魂の、根本的な何かが、ぽっかりと抜け落ちたような感覚だ。

「清楚」という名の、私の背負っていた重い看板が、今、宇宙の果てへ飛んでいった音がした。

 

「……か、母ちゃん?」

 

スバルの、震える声が聞こえる。

それは、英雄を見る目というよりは、

「え、人間ってこんなことできるの?(引)」という、純粋な驚愕と戸惑いに満ちていた。

 

「……何も言うな」

 

私は、地面に突っ伏したまま、消え入りそうな声で呻いた。

 

「今見たことは、全て幻だ。ホロアースのバグだ。SNSに一文字でも書いたら、一生その衣装のレイヤーを統合してロックしてやるから」

 

「あ、うん……すごかったよ、母ちゃん。なんか、スバル、今まで見たどんな化け物よりも、今の母ちゃんの方が怖かった……」

 

スバルが、おそるおそる近づいてきて、私の隣に静かに腰掛けた。

そして、彼女は自分のボロボロの腕で、私の震える肩を、優しく、ポンポンと撫でた。

 

「……ありがとな。本当に、助かった」

 

「……」

 

「でも、来てくれて、嬉しかった」

 

その手の、僅かな温かさ。

「娘」が、母親に見せる、不器用な感謝の触れ合い。

その瞬間に、私のズタズタになったメンタルは、ほんの少しだけ、修復された気がした。

 

まあ、いいか……。

私の社会的地位が絶滅を迎えようと、

スバルが、無事であったなら。

私がデザインした、この世界で一番まっすぐで、一番騒がしくて、一番輝いている太陽が、

まだここで燃え続けてくれるなら。

尊厳の一つや二つ、……いや、やっぱり高い買い物だったけど、……後悔はしない。

 

「……勘違いしないでよね」

 

私は、重い頭を上げた。

頬を撫でる風が、少しだけ冷たくて心地いい。

 

「私はただ、自分の作品がボロボロになって、評価(エモさ)が下がるのを防ぎに来ただけだから。リテイクよ、リテイク!」

 

「はいはい。母ちゃんは、本当に素直じゃねぇなぁ!」

 

スバルが笑う。

いつもの、私の大好きな、騒がしくて爽快な、大空スバルの笑顔だ。

この笑顔を守るためなら、まあ、たまには神様なんて汚れ役も、悪くないかもしれない。

 

「さあ、立ちなさい。主役は、最後までステージを降りちゃダメでしょ」

 

私は立ち上がり、泥だらけになった手を、スバルに差し出した。

 

「アンタは、あの子たちのところへ行きなさい。私の仕事は、アンタを『最高の状態』で舞台へ送り出すところまでよ」

 

「……! うん、分かった! 行ってくる、母ちゃん!」

 

スバルが私の手を、力強く握り返した。

その手の力強さは、先程までの絶望を、もう微塵も感じさせなかった。

彼女は、再び走り出した。

仲間の待つ、最終決戦の最前線へ。

誰よりも速く、誰よりも熱く。

 

私は、その眩しい背中が、光の中に消えていくのを、いつまでも、いつまでも、見送っていた。

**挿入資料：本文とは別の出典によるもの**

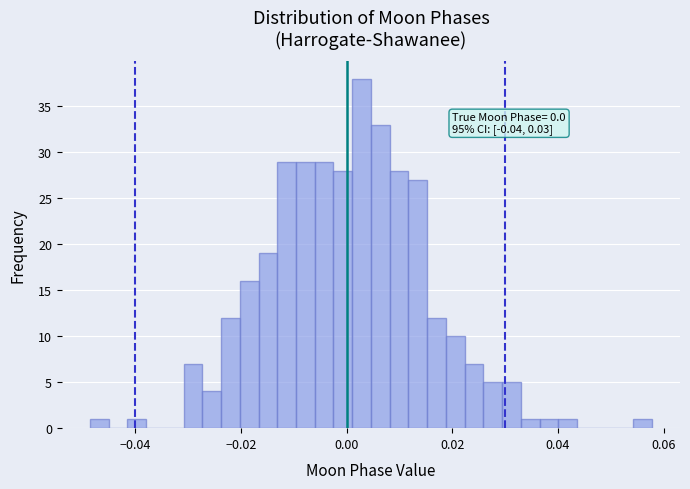

Around what value on the x-axis is the tallest bar? Give the approximate position of its centre, as read against the axis.

0.002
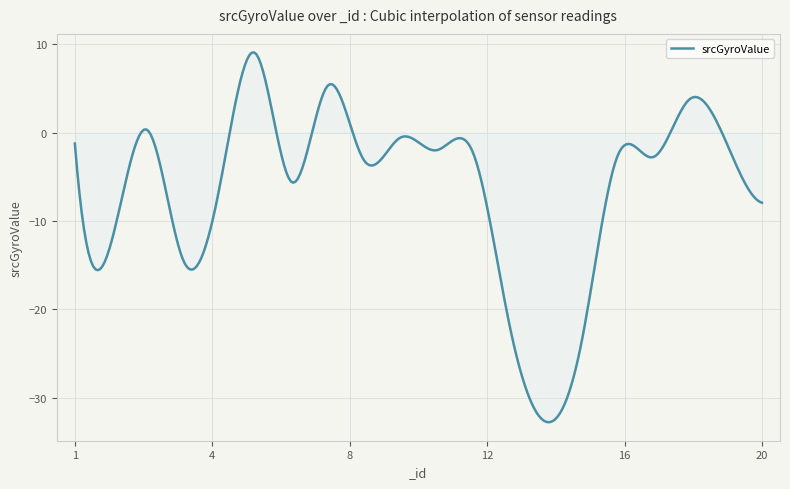

What is the difference between the maximum and minimum values?

41.8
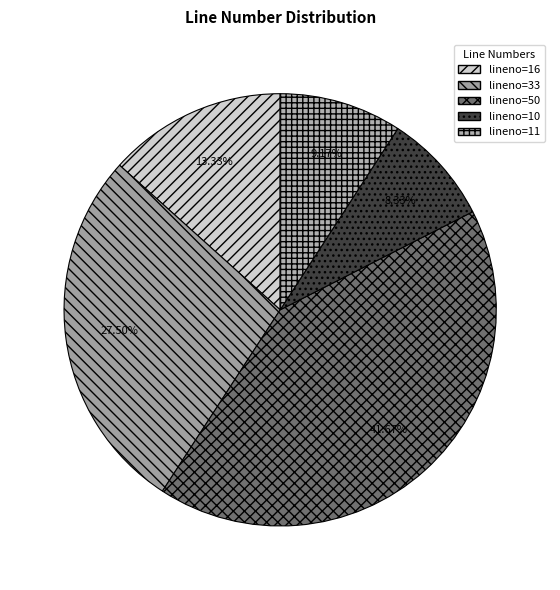

What is the largest slice in the pie chart?

lineno=50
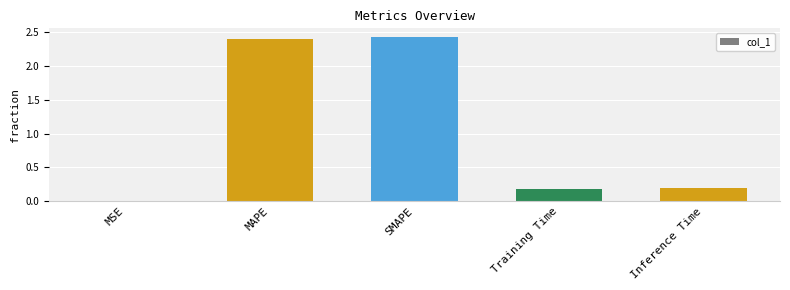

Between MSE and Training Time, which is larger?

Training Time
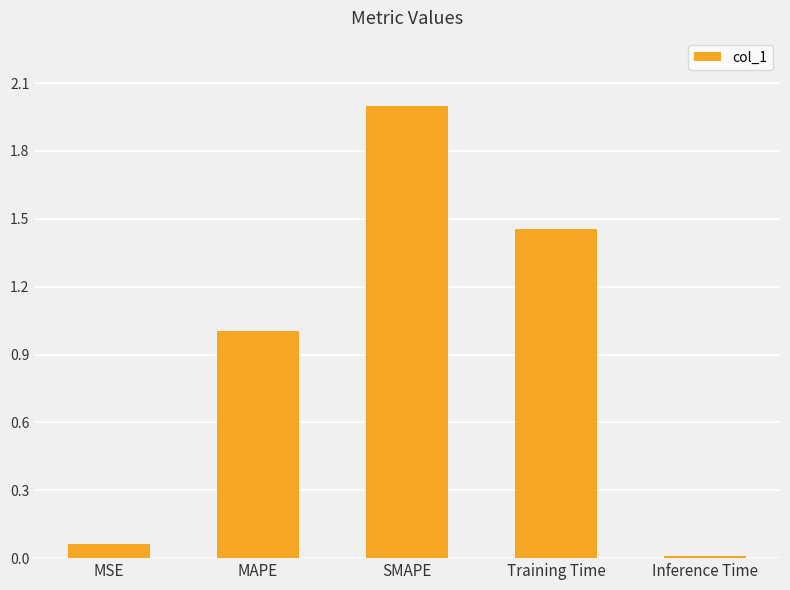

What position from the left is Training Time?

4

もう、ビームを撃つ気力も、踊り狂う尊厳も、一ミクロも残っていない。

あとは、任せたよ。

ここから先は、私が描く予稿(ラフ)を、アンタ自身の力で『決定稿』にする時間なんだから。

 

私は、地面に落ちていた、ボロボロになったスケッチブックを拾い上げた。

そこには、今にも叫び出しそうな、とびきり元気な「大空スバル」の姿が、

血と汗と、そして消せない羞恥心の中で描いた、渾身の一筆として刻まれていた。

 

(さて……帰ったら、誰にも見つからない深山の温泉にでも沈も)

 

創造主の仕事、これにて本当に、終了。

ここから先は、筆を置き、一人の視聴者(ファン)として、

彼女たちが紡ぎ出す、伝説の終幕を、見届けることにしよう。